Marlie Buehler is the founder of Abundant Waters, an after-school program that operates out of PS 51 in New York. She says chess is one of the activities that is part of the program, adding that it teaches children many important skills, including how to take notes.
"I firmly believe everybody should have to take it," she says. "It's teaching the mind how to think."
"I think that parents are starting to see chess as an extracurricular activity that has some benefits other than just learning how to play chess," he says. "It sort of carries over into other aspects when it comes to logical thinking and process of events."
Rex Sinquefield, founder and president of the St. Louis Chess Club and Scholastic Center, which is hosting the tournament, says one of the main reasons scholastic chess is becoming so popular is that there's an interest on the part of the top chess players to get kids involved in the game.
Sinquefield's group is working on a study of how kids benefit academically from chess. "It's definitely an exercise of the brain. They also learn that you can improve by studying and that you go to books to learn."
Fall: A day in the life of Post-Christian Great Britain, courtesy of a photographer's four year-long chronicle of binge-drinking debauchery in the Welsh town of Cardiff: "The unique collection from amateur cameraman Maciej Dakowicz is aptly named 'Cardiff At Night' and features scenes of late night drunken carnage."
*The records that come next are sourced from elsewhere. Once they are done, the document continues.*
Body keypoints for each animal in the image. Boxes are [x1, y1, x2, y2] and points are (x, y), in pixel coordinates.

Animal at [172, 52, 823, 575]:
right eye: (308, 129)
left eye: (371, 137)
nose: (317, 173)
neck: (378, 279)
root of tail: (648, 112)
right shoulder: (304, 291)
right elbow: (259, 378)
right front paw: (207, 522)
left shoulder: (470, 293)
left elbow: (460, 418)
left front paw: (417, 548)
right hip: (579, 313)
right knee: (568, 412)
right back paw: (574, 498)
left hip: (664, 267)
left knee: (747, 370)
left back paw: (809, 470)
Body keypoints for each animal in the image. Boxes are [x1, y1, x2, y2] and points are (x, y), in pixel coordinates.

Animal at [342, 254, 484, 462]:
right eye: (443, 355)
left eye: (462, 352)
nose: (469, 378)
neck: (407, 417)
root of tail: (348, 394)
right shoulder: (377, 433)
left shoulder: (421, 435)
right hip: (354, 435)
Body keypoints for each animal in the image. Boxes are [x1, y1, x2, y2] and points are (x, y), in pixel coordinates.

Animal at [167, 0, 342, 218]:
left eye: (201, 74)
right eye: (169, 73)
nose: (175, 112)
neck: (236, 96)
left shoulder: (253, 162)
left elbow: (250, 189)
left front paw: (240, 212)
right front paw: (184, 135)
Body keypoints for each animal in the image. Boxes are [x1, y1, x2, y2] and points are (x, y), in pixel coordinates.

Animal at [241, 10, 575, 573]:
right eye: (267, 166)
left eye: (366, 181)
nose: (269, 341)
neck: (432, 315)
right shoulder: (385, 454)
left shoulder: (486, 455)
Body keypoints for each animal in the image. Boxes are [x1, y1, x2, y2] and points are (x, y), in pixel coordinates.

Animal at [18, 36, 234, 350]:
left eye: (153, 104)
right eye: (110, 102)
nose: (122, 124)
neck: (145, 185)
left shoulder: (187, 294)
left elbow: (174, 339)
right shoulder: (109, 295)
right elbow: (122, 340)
Hope: On the opposite end of the scale, a story about a penniless single mom who faced a tough choice, and decided to report the clerical error her bank made in mistakenly placing over $200,000 in her account:
"It's a struggle, we're human but a child of God and gotta do the right thing even though I have nothing," Regis said.
"At the end of the day, are you gonna sell your soul for $271,366.01?" she said.
Faith: "Believing you are ill can make you ill", reports New Scientist magazine in an article on the undeniable potential power of mind over body:

"Take Sam Shoeman, who was diagnosed with end-stage liver cancer in the 1970s and given just months to live. Shoeman duly died in the allotted time frame - yet the autopsy revealed that his doctors had got it wrong. The tumour was tiny and had not spread. "He didn't die from cancer, but from believing he was dying of cancer," says Meador. "If everyone treats you as if you are dying, you buy into it. Everything in your whole being becomes about dying."
The placebo effect has an evil twin: the nocebo effect, in which dummy pills and negative expectations can produce harmful effects. The term "nocebo", which means "I will harm", was not coined until the 1960s, and the phenomenon has been far less studied than the placebo effect. It's not easy, after all, to get ethical approval for studies designed to make people feel worse.
What we do know suggests the impact of nocebo is far-reaching. "Voodoo death, if it exists, may represent an extreme form of the nocebo phenomenon..."
The ultimate cause of the nocebo effect, however, is not neurochemistry but belief. [S]urgeons are often wary of operating on people who think they will die - because such patients often do. And the mere belief that one is susceptible to a heart attack is itself a risk factor. One study found that women who believed they are particularly prone to heart attack are nearly four times as likely to die from coronary conditions than other women with the same risk factors.


"I don't think there's anything mystical about it. We're uncomfortable with the idea that words or symbolic actions can cause death because it challenges our biomolecular model of the world."